Tragically, though, it was. No one foresaw the true danger. Not the club and not the authorities. Or if either did, not sufficiently enough to do anything about it.

In the cruellest of ironies, an overhaul that would have involved re-roofing, replacing the wooden seats and concreting the entire area was planned that summer. The steel girders had even been delivered ahead of that final-day meeting with Lincoln City, ready for the workmen to start the following Monday.

That upgrade, however, was more to do with City’s promotion to Division Two meaning Valley Parade would suddenly be subject to the Safety of Sports Grounds Act (1975) than any deep-rooted fears about supporters. Sadly, it was only after the inferno swept through with such devastating effect that things began to change.

The fire, of course, has been back in the headlines lately. The publication of Fifty Six – The story of the Bradford fire by Martin Fletcher, who lost three generations and four members of his family that day, has re-opened some old and very painful wounds around the city.

This is not the place to go into the contents, most notably the implications made about Stafford Heginbotham, then the chairman of the Bantams, and a number of fires at business premises that he either owned or had connections with. That is best left to those who have either the access to all the evidence or who lived through that dark, dark time.

But one consequence has been a revival of the debate as to how Bradford dealt with the tragedy in comparison to others elsewhere, most notably Hillsborough.

To me, Bradford is very different.

The families fighting for justice over Hillsborough had to use public opinion to sway ‘the establishment’ to agree to the long-overdue inquiry that has been under way in Warrington for well over a year.
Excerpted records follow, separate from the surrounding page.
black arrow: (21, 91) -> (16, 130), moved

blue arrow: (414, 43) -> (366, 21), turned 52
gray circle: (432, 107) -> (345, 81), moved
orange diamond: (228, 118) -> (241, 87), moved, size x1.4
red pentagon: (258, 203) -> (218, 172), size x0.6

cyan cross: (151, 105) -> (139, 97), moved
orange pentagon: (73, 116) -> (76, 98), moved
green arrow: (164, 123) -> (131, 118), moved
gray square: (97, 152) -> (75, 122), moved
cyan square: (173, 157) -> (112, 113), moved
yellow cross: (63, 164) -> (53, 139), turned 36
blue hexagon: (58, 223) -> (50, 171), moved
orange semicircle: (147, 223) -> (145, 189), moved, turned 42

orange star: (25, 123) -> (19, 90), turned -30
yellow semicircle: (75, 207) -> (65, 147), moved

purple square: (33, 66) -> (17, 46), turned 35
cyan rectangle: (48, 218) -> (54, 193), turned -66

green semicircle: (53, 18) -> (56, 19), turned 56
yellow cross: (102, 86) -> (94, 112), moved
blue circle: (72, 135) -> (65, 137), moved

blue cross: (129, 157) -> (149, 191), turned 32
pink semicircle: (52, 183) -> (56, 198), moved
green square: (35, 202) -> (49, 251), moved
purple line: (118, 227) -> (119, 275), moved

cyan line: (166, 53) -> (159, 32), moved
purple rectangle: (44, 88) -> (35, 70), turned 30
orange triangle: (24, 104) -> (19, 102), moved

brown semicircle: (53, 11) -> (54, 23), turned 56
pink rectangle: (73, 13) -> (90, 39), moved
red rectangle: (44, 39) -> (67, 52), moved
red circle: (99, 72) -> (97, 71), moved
In contrast, Bradford’s grief has been, largely, conducted behind closed doors and without pointing fingers. A desire to return to some form of ‘normality’ is how many fortunate to escape the blaze have explained to me their own attitude in the aftermath.

Many of those same supporters have also spoken of their unease at well-meaning gestures such as applause in the 56th minute at last year’s FA Cup final.

What many don’t want is May 11 to be turned into an ‘event’, something at which the rest of the country will rubber-neck before moving quickly on.

Others, though, believe more expressive shows of emotion, such as a minute’s applause or chants ‘for the 56’, are the best way forward.

There are, of course, no rights or wrongs in any grieving process. What works for some will not work for others.

Personally, however, I have always admired Bradford’s response to the unimaginable horror that befell its people.

From the understated but moving ceremony in Centenary Square to the two memorials at the re-built Valley Parade, itself a monument to that awful day, how the city remembers is, to me, done in a very ‘Yorkshire’ way.

A year ago, after saying my goodbyes and heading back towards the car park that sits behind the Victoria Hotel, I decided to tweet my own very minor tribute. It read: The Bradford fire is seen by many as the forgotten disaster. But not here and not today. #bcafc #lcfc #abidewithme

On this, the 30th anniversary, recent events have made redundant the suggestion that the disaster is no longer in the wider country’s conscience.

But I will still, as the City Hall bells ring out, feel very proud of how Bradfordians continue to pay tribute to those brothers, sisters and children who never made it home from Valley Parade on May 11, 1985. RIP.